Like cars, HGV's have a warning light which displays of the belt is not worn; some manufacturers take this further, Volvo for instance having an audible warning device which alerts the driver once he goes over 20 mph. My Renault just has the warning light. You will also observe that many HGV's nowadays have coloured seatbelts, which makes it easier for the police to spot offenders. A good idea IMO.



 Seatbelts - Dave_
As PeterS points out, Mercedes' front belts pull tight on fastening to eliminate any slack caused by wearing bulky coats etc. The pull motors also activate in an emergency stop :) - I only found this out when demonstrating the "drop-anchor" stop to my soon-to-be-learning-to-drive teenager, to demonstrate how much ground is actually covered whilst stopping.

My Morgan +8 has fixed 3-point seatbelts, with the upper mounting points far too low to be of any practical use. I have evolved a technique of buckling up with the whole belt loosely around my midriff, and then hoicking the shoulder strap up and squirming into it until it fits tightly as intended.

I considered fitting twin roll hoops behind the seats to mitigate any injuries in case of a rollover, but having looked at the car's construction and considered its fairly basic handling and roadholding qualities I have decided simply to never drive it hard enough to risk crashing in it.
 Seatbelts - bathtub tom
Some considered it safer to not be belted in an open car, preferring to be thrown out in a roll-over rather than trapped inside, unless roll-over protection was fitted.

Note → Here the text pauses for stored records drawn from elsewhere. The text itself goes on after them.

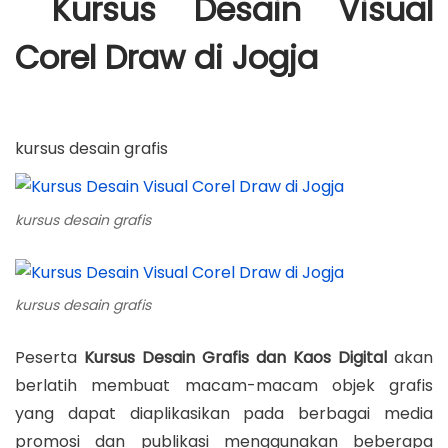
Kursus Desain Visual
Corel Draw di Jogja
kursus desain grafis
kursus desain grafis
kursus desain grafis
Peserta
Kursus Desain Grafis dan Kaos Digital
akan
berlatih membuat macam-macam objek grafis
yang dapat diaplikasikan pada berbagai
media
promosi dan publikasi menggunakan beberapa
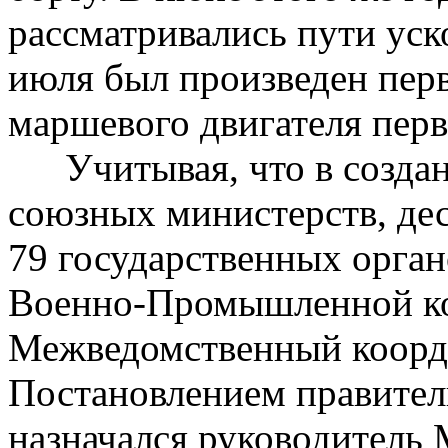
рассматривались пути уск
июля был произведен пер
маршевого двигателя перв
Учитывая, что в созда
союзных министерств, дес
79 государственных орга
Военно-Промышленной ко
Межведомственный коорд
Постановлением правител
назначался руководитель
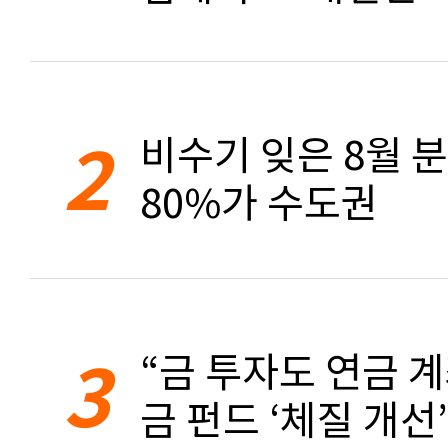
2
비수기 잊은 8월 
80%가 수도권
3
“금 투자도 연금 계
금 펀드 ‘체질 개선’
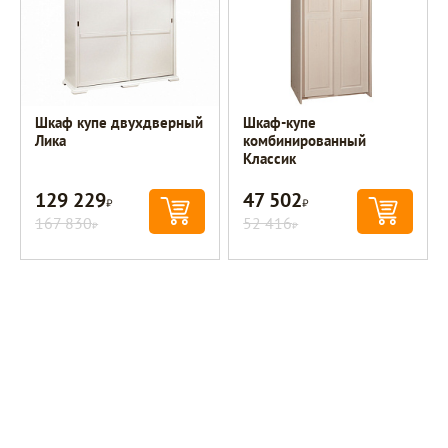
Шкаф купе двухдверный
Шкаф-купе
Лика
комбинированный
Классик
129 229
47 502
Р
Р
167 830
52 416
Р
Р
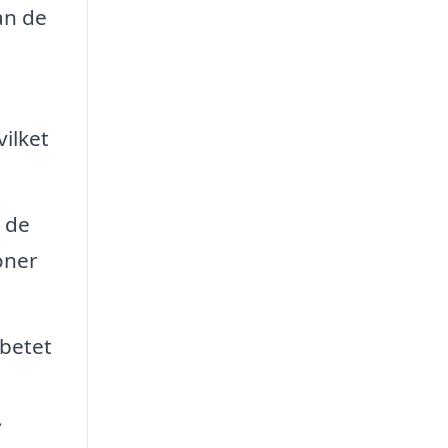
an de
vilket
 de
oner
betet
.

I used to wonder if the same applied to Triumph Heralds. Ever seen one that rolled? They'd be flattened down to the tops of the doors. The screen surround and bolt on roof seemed to offer little or no protection.
 Seatbelts - Harleyman
having looked at the car's construction and considered its fairly basic
>> handling and roadholding qualities I have decided simply to never drive it hard enough to
>> risk crashing in it.
>>

I applied similar logic when I had my GMC pick-up.